• _TO DO_: Put every line of text in the listing below into a Markdown table with the columns "Row" and "Text", numbering the rows in order and skipping any blank lines. Leave the pictures out of the table.

__________________________________________________

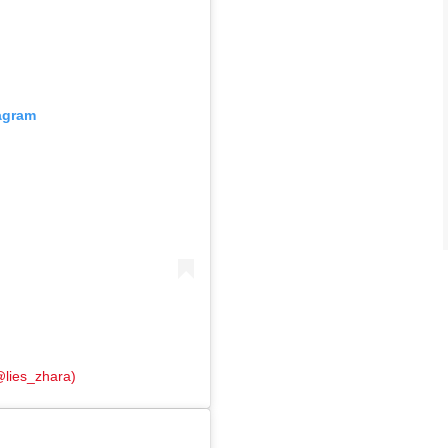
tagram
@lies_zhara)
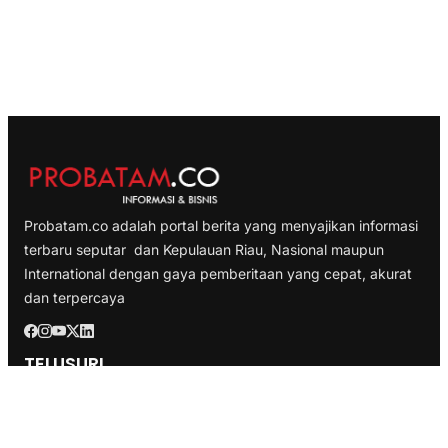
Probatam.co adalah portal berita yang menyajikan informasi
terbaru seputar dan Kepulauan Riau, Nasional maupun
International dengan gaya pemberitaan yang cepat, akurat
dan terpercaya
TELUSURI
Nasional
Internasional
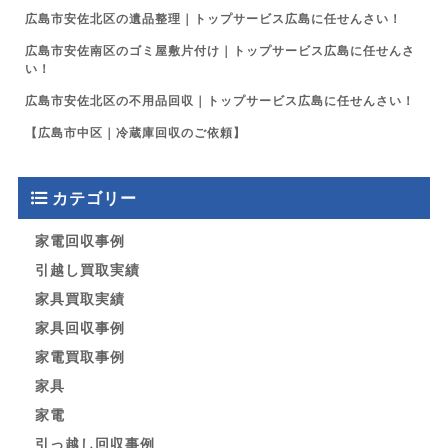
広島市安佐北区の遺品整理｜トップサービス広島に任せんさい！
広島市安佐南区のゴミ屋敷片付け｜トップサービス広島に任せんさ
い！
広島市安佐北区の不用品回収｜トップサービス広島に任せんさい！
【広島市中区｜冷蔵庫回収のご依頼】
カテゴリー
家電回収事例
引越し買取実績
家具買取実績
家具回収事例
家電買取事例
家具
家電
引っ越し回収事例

__________________________________________________

• _WRITTEN ANSWER_:
| Row | Text |
|---|---|
| 1 | tagram |
| 2 | @lies_zhara) |
| 3 | Probatam.co adalah portal berita yang menyajikan informasi |
| 4 | terbaru seputar dan Kepulauan Riau, Nasional maupun |
| 5 | International dengan gaya pemberitaan yang cepat, akurat |
| 6 | dan terpercaya |
| 7 | TELUSURI |
| 8 | Nasional |
| 9 | Internasional |
| 10 | 広島市安佐北区の遺品整理｜トップサービス広島に任せんさい！ |
| 11 | 広島市安佐南区のゴミ屋敷片付け｜トップサービス広島に任せんさ |
| 12 | い！ |
| 13 | 広島市安佐北区の不用品回収｜トップサービス広島に任せんさい！ |
| 14 | 【広島市中区｜冷蔵庫回収のご依頼】 |
| 15 | カテゴリー |
| 16 | 家電回収事例 |
| 17 | 引越し買取実績 |
| 18 | 家具買取実績 |
| 19 | 家具回収事例 |
| 20 | 家電買取事例 |
| 21 | 家具 |
| 22 | 家電 |
| 23 | 引っ越し回収事例 |